You can use the Spark connector to load data from an Aerospike database into a Spark cluster. From there, you can use the data for interactive notebooks, machine-learning, AI, predictive data analytics, and scientific computing. Through the connector, you can also write changes to data back into your Aerospike database.

Limitations

  • Apache Spark 3.1.x has updates for its StreamingWrite API which have caused incompatibilities with Aerospike Connect for Spark. If your use case involves streaming writes with Spark 3.x, consider using Apache Spark 3.0.x.

  • Using the Spark Structured Streaming readStream() API with Aerospike requires that you use Kafka as a streaming source for Spark Streaming, along with the Aerospike Connect for Kafka.

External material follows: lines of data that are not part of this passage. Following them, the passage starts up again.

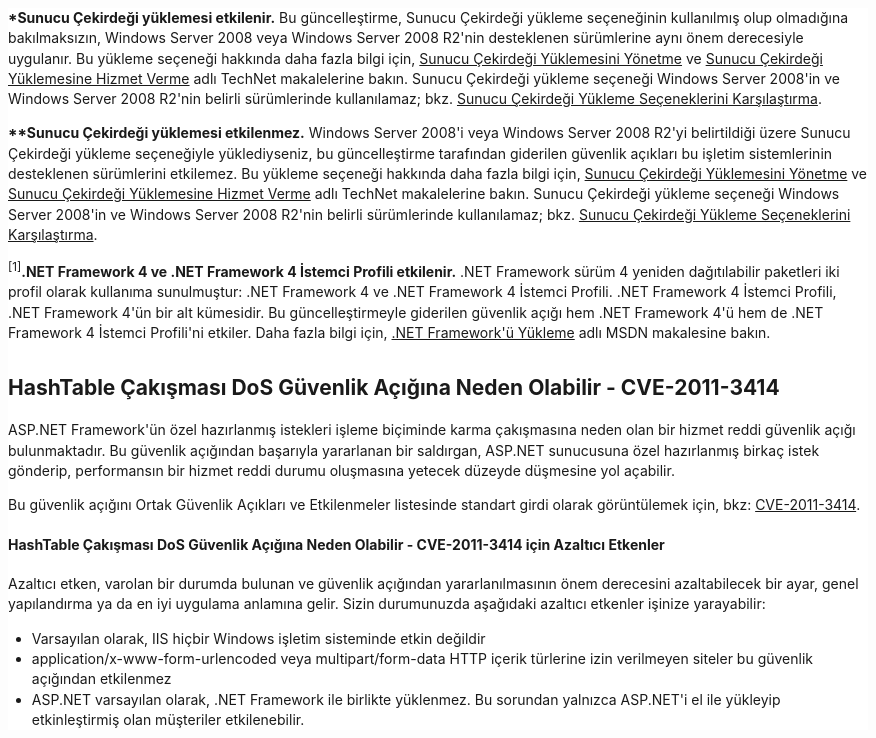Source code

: </td>
</tr>
</table>
 
**\*Sunucu Çekirdeği yüklemesi etkilenir.** Bu güncelleştirme, Sunucu Çekirdeği yükleme seçeneğinin kullanılmış olup olmadığına bakılmaksızın, Windows Server 2008 veya Windows Server 2008 R2'nin desteklenen sürümlerine aynı önem derecesiyle uygulanır. Bu yükleme seçeneği hakkında daha fazla bilgi için, [Sunucu Çekirdeği Yüklemesini Yönetme](http://technet.microsoft.com/en-us/library/ee441255(ws.10).aspx) ve [Sunucu Çekirdeği Yüklemesine Hizmet Verme](http://technet.microsoft.com/en-us/library/ff698994(ws.10).aspx) adlı TechNet makalelerine bakın. Sunucu Çekirdeği yükleme seçeneği Windows Server 2008'in ve Windows Server 2008 R2'nin belirli sürümlerinde kullanılamaz; bkz. [Sunucu Çekirdeği Yükleme Seçeneklerini Karşılaştırma](http://www.microsoft.com/windowsserver2008/en/us/compare-core-installation.aspx).

**\*\*Sunucu Çekirdeği yüklemesi etkilenmez.** Windows Server 2008'i veya Windows Server 2008 R2'yi belirtildiği üzere Sunucu Çekirdeği yükleme seçeneğiyle yüklediyseniz, bu güncelleştirme tarafından giderilen güvenlik açıkları bu işletim sistemlerinin desteklenen sürümlerini etkilemez. Bu yükleme seçeneği hakkında daha fazla bilgi için, [Sunucu Çekirdeği Yüklemesini Yönetme](http://technet.microsoft.com/en-us/library/ee441255(ws.10).aspx) ve [Sunucu Çekirdeği Yüklemesine Hizmet Verme](http://technet.microsoft.com/en-us/library/ff698994(ws.10).aspx) adlı TechNet makalelerine bakın. Sunucu Çekirdeği yükleme seçeneği Windows Server 2008'in ve Windows Server 2008 R2'nin belirli sürümlerinde kullanılamaz; bkz. [Sunucu Çekirdeği Yükleme Seçeneklerini Karşılaştırma](http://www.microsoft.com/windowsserver2008/en/us/compare-core-installation.aspx).

<sup>[1]</sup>**.NET Framework 4 ve .NET Framework 4 İstemci Profili etkilenir.** .NET Framework sürüm 4 yeniden dağıtılabilir paketleri iki profil olarak kullanıma sunulmuştur: .NET Framework 4 ve .NET Framework 4 İstemci Profili. .NET Framework 4 İstemci Profili, .NET Framework 4'ün bir alt kümesidir. Bu güncelleştirmeyle giderilen güvenlik açığı hem .NET Framework 4'ü hem de .NET Framework 4 İstemci Profili'ni etkiler. Daha fazla bilgi için, [.NET Framework'ü Yükleme](http://msdn.microsoft.com/en-us/library/5a4x27ek.aspx) adlı MSDN makalesine bakın.

HashTable Çakışması DoS Güvenlik Açığına Neden Olabilir - CVE-2011-3414
-----------------------------------------------------------------------

<span></span>
ASP.NET Framework'ün özel hazırlanmış istekleri işleme biçiminde karma çakışmasına neden olan bir hizmet reddi güvenlik açığı bulunmaktadır. Bu güvenlik açığından başarıyla yararlanan bir saldırgan, ASP.NET sunucusuna özel hazırlanmış birkaç istek gönderip, performansın bir hizmet reddi durumu oluşmasına yetecek düzeyde düşmesine yol açabilir.

Bu güvenlik açığını Ortak Güvenlik Açıkları ve Etkilenmeler listesinde standart girdi olarak görüntülemek için, bkz: [CVE-2011-3414](http://www.cve.mitre.org/cgi-bin/cvename.cgi?name=cve-2011-3414).

#### HashTable Çakışması DoS Güvenlik Açığına Neden Olabilir - CVE-2011-3414 için Azaltıcı Etkenler

Azaltıcı etken, varolan bir durumda bulunan ve güvenlik açığından yararlanılmasının önem derecesini azaltabilecek bir ayar, genel yapılandırma ya da en iyi uygulama anlamına gelir. Sizin durumunuzda aşağıdaki azaltıcı etkenler işinize yarayabilir:

-   Varsayılan olarak, IIS hiçbir Windows işletim sisteminde etkin değildir
-   application/x-www-form-urlencoded veya multipart/form-data HTTP içerik türlerine izin verilmeyen siteler bu güvenlik açığından etkilenmez
-   ASP.NET varsayılan olarak, .NET Framework ile birlikte yüklenmez. Bu sorundan yalnızca ASP.NET'i el ile yükleyip etkinleştirmiş olan müşteriler etkilenebilir.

Kafka is used to reconcile the difference in models between Aerospike XDR (push-based) and Spark (pull-based).

  • If you are planning to use SQL syntax, Spark SQL DDL statements are not supported because the Spark connector does not use the Spark Catalog. DML statements such as “SELECT” and “INSERT INTO” that need I/O interaction with the database are supported. However, connector versions 2.7+ and 3.0+ use the Spark DataSource V2 API, which does not support “INSERT INTO” for a temp view. Use DataFrame syntax for equivalent functionality for unsupported statements in the SQL syntax.

  • The Spark connector does not use Aerospike secondary indexes, but supports other optimizations, such as partition scans and predicate pushdowns, to help queries with non-primary keys run faster.

  • We recommend that you provide schema for queries that involve complex types such as lists, maps, and mixed types. Using schema inference for complex types, especially when they are deeply nested, might cause unexpected issues.

  • When you query with __digest, you might get the user keys that are stored in the database, as NULLs in the result set. It is a known issue. Use the user keys returned by the __digest query with caution.